Strong words by any measure. The question, though, is how the international community views such developments. What will all this do to Zuma’s efforts to assuage the business sector and attract much-needed foreign direct investment?

Mike Davies, an analyst at the London offices of Eurasia Group, one of the world’s leading political risk research and consulting firms, is – if anything – philosophical. “Having moved from an election cycle to a governance cycle, of course there will be a shift by Zuma in his strategy,” he tells me via phone. “His constituency is now much larger; it includes local and offshore investors as well as the left. Remember, important political statements were made at the World Economic Forum. Zuma and Manuel were critical of the unions. It’s setting up a contest, and the unions will try to maximise their own agenda.”

But, Davies adds, the latest showdown is not all about unions flexing their political muscle. “Some of it’s around the timing of current economic conditions, where you have high inflation and businesses trying to cut costs.

> Task list
a – Swap "showdown" for "standoff" in the passage on Zuma and the unions, and write it out again between "But, Davies adds, the" and "to cut costs.", inclusive.
b – Carry on the passage on Zuma and the unions from where it stops.
The records that come next are separate material with no connection to the passage on Zuma and the unions.

> Raw records
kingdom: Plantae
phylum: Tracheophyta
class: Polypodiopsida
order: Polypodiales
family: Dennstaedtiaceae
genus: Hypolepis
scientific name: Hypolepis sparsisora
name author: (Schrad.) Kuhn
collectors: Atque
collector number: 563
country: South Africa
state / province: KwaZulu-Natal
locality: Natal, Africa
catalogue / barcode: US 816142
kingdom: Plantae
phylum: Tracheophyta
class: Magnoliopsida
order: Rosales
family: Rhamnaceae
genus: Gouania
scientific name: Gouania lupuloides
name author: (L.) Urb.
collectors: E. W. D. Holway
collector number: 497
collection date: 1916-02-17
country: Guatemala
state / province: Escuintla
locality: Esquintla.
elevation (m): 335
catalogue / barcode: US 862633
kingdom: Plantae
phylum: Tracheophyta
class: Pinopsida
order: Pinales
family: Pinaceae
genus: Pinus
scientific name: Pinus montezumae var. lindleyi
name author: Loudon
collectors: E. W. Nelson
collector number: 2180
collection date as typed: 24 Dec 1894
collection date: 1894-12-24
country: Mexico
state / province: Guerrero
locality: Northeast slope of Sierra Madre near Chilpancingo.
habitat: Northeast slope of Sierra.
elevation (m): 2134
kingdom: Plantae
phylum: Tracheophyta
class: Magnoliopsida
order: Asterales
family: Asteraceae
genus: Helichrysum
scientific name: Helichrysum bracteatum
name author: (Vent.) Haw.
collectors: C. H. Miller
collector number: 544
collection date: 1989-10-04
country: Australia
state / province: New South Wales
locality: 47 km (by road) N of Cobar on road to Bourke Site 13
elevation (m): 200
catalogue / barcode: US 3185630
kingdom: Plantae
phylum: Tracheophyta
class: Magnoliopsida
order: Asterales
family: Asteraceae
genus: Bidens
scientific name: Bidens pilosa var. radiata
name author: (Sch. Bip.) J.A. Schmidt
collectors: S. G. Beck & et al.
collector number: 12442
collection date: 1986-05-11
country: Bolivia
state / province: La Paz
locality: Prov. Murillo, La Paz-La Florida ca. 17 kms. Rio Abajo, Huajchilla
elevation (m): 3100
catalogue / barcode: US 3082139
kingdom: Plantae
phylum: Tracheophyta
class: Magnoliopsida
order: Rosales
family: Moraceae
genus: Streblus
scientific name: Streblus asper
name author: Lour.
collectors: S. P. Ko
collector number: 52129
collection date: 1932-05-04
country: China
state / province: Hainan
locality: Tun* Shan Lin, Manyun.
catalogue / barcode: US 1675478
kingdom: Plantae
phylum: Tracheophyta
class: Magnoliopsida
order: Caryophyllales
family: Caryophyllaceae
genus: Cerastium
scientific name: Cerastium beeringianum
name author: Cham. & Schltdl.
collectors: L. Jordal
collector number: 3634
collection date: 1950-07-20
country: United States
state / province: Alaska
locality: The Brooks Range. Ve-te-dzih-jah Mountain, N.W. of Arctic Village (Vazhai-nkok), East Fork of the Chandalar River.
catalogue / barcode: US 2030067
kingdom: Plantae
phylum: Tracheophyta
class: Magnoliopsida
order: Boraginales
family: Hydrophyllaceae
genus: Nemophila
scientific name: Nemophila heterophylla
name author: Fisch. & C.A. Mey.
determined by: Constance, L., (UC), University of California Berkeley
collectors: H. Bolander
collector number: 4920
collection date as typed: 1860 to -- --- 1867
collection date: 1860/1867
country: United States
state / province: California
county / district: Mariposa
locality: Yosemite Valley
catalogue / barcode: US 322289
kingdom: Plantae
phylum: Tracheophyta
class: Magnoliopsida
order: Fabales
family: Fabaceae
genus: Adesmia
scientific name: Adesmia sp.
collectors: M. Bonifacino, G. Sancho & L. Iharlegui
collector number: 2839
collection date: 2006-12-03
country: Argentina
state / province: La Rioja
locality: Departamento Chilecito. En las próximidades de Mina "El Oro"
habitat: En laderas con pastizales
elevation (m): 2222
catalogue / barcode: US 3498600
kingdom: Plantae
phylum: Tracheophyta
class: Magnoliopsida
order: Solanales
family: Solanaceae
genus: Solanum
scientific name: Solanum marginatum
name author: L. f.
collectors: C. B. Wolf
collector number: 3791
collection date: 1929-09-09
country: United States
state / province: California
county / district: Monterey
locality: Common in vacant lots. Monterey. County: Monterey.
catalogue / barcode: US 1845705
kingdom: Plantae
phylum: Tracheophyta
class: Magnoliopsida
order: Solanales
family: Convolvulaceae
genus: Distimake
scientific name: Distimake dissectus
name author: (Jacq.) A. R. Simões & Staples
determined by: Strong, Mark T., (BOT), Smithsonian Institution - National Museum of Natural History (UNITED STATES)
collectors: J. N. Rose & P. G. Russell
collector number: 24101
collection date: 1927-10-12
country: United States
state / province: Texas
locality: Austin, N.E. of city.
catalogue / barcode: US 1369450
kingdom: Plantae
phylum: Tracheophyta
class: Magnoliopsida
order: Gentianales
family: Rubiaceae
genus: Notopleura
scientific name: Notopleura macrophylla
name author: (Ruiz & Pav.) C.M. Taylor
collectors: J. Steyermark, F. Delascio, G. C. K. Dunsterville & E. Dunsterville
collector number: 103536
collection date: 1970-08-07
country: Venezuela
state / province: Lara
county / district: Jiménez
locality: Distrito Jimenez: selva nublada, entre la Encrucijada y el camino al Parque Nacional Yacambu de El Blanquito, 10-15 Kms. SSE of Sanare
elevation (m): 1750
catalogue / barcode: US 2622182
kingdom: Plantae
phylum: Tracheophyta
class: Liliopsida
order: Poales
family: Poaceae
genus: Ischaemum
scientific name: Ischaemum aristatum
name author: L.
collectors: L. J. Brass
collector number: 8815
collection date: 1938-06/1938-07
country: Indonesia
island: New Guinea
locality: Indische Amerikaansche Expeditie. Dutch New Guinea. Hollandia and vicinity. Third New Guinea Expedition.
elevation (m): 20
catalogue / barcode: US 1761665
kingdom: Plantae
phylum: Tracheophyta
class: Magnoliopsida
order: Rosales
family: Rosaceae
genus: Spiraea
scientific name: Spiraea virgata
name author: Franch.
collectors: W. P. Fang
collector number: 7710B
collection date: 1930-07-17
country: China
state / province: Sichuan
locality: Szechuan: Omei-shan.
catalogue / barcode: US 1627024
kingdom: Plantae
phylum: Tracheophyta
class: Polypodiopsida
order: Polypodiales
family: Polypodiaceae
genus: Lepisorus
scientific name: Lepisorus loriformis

> Responses to the tasks
a –
But, Davies adds, the latest standoff is not all about unions flexing their political muscle. “Some of it’s around the timing of current economic conditions, where you have high inflation and businesses trying to cut costs.

b –
The problem in many of these potential strike actions is that there is a wide discrepancy between what business offers and what unions want. It can even be a difference of 6% [in pay-hikes] offered and 15% asked.”As a corollary of his “broad view” approach, Davies is not overly concerned by the nationalisation talk either. “There has been a sea change in mineral rights already,” he says, referring to the Mineral and Petroleum Resources Development Act of 2002, which vests ownership of mineral deposits in the state. “A radical shift to the left remains unlikely. The rhetoric of radical policy still gets a lot of airtime. But behind that, I think the power relations are more against the Youth League and more for the centrists.”

Not that Davies believes there won’t be a change in policy at some level. “The appointment of Ebrahim Patel and Rob Davies is a sign of the strengthening of leftist thinking,” he concedes. “There hasn’t been any clear indication on what the ultimate direction will be. It could wind up in inertia, especially if Zuma takes a step back and allows the debates to continue.”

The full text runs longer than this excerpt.